Saved data entries

*** Begin section ***

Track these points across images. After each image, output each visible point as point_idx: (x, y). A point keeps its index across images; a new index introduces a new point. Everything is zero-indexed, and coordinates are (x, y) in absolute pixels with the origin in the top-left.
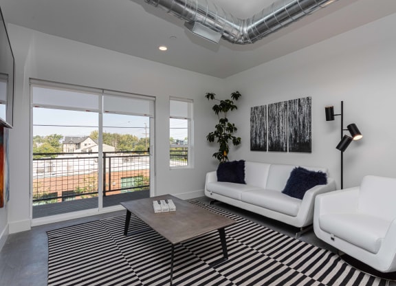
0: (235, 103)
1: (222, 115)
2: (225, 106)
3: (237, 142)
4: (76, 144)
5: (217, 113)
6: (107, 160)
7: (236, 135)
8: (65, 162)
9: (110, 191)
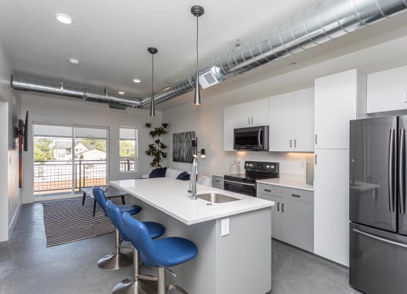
0: (165, 130)
1: (157, 138)
2: (159, 132)
3: (165, 156)
4: (67, 149)
5: (153, 136)
6: (82, 166)
7: (164, 151)
8: (53, 168)
9: (84, 187)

*** End section ***

TASK TO CARRY OUT: Write every line of the data out again exactly, leaving out all images.

RESPONSE BOX:
Track these points across images. After each image, output each visible point as point_idx: (x, y). A point keeps its index across images; a new index introduces a new point. Everything is zero-indexed, and coordinates are (x, y) in absolute pixels with the origin in the top-left.
0: (235, 103)
1: (222, 115)
2: (225, 106)
3: (237, 142)
4: (76, 144)
5: (217, 113)
6: (107, 160)
7: (236, 135)
8: (65, 162)
9: (110, 191)
0: (165, 130)
1: (157, 138)
2: (159, 132)
3: (165, 156)
4: (67, 149)
5: (153, 136)
6: (82, 166)
7: (164, 151)
8: (53, 168)
9: (84, 187)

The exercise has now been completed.